International Offshore Bonds

With every fall in the bank rate, the attractions of the international bond market get bigger. When the Fed cut the US bank rate by 0.5 per cent in late December, the markets responded with an almost-instant drop of 0.35 per cent in the bond yield - which is another way of saying that bond prices rose sharply around the world.

Indeed, the average ten-year bond investor saw the capital value of his investment rise by around 7 per cent in a single day (because typical yields before the yield cut were around the 5 per cent mark): the only reason that bond yields didn’t drop by the whole 0.5 per cent, as with the bank rate, was that investors were also having to take into account the beneficial effects that the rate cut would have on their equity portfolios, which were also competing with bonds.

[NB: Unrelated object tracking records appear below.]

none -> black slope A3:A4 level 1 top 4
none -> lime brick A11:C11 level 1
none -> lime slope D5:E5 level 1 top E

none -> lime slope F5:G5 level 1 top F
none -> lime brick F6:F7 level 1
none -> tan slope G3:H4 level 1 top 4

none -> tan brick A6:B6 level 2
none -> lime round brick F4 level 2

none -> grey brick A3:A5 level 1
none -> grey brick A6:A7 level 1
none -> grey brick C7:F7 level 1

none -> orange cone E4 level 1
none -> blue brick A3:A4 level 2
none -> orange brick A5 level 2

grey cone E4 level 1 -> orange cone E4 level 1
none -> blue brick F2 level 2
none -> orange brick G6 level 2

International Offshore Bonds - Equities Win Hands Down

If you’re confused by all this, all you really need to remember is that bonds are continually forced to compete with equities and with bank deposits - and that, under normal circumstances, equities win hands down. The time when bonds come into their own is when people are feeling fearful about equities - because owning a bond gives you the indestructible knowledge that you’ve locked yourself into a guaranteed rate of interest (the bid yield) until the day the bond eventually expires. That thought counts for a lot when you’re feeling unsure of yourself.

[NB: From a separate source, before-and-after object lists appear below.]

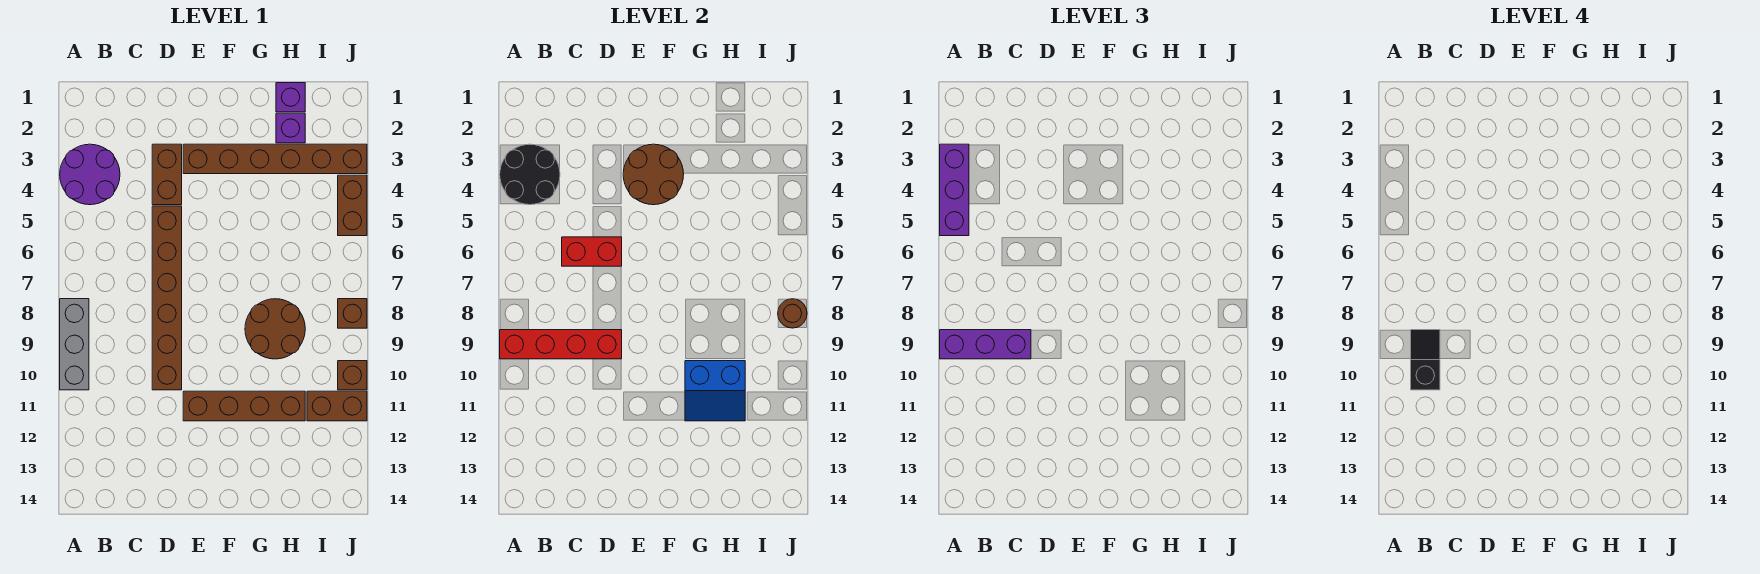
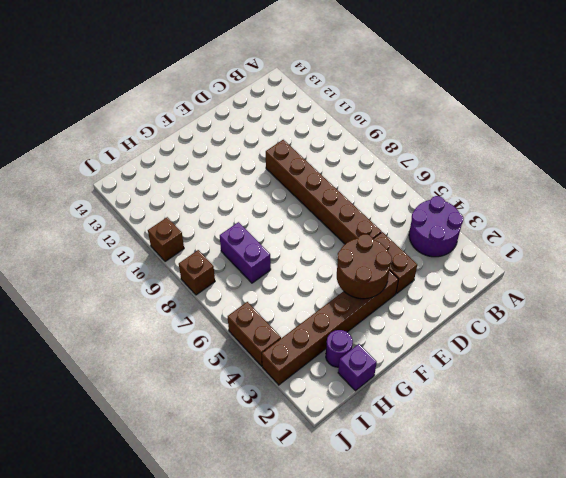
purple round brick H2 level 1 -> purple brick H2 level 1
purple brick H7:H8 level 1 -> brown round brick G8:H9 level 1
none -> grey brick A8:A10 level 1
none -> brown brick E11:H11 level 1
none -> brown brick I11:J11 level 1

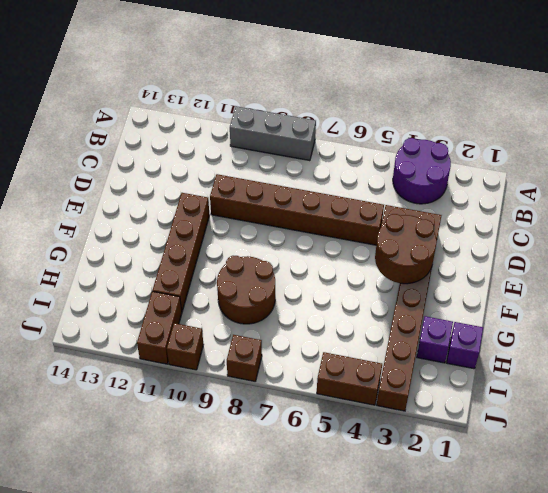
none -> black round brick A3:B4 level 2
none -> red brick A9:D9 level 2
none -> red brick C6:D6 level 2

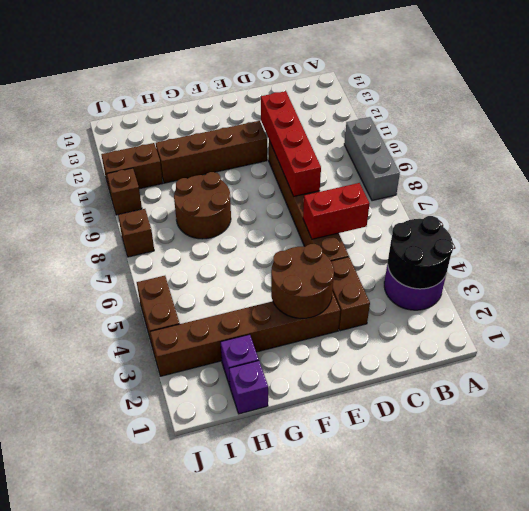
red brick D8:D11 level 2 -> red brick A9:D9 level 2
none -> blue slope G10:H11 level 2 top 10
none -> brown round brick J8 level 2
none -> purple brick A3:A5 level 3

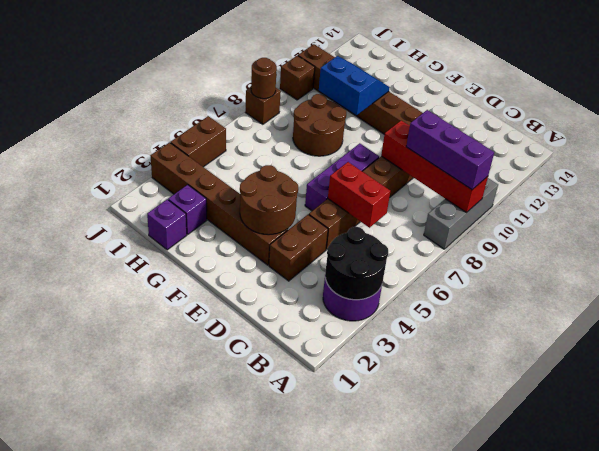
purple brick E6:E8 level 1 -> purple brick A3:A5 level 3
none -> black slope B9:B10 level 4 top 10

International Offshore Bonds - Enough Evidence

But oddly, there isn’t enough evidence yet that investors are turning to bonds, either in the US or elsewhere. Indeed, bond yields have actually risen fractionally since December, even though the equity markets have been stalled. That’s a puzzle which we don’t have all the answers to at the moment, but it seems that US investors are holding back because they still want to believe in the equity revival.

They might be right, they might be wrong; maybe it’s better to wait on events for a while. But, if there’s the slightest indication that the US is getting into real trouble this year, getting some of your money into bonds as soon as possible might turn out to be one of your better investment decisions.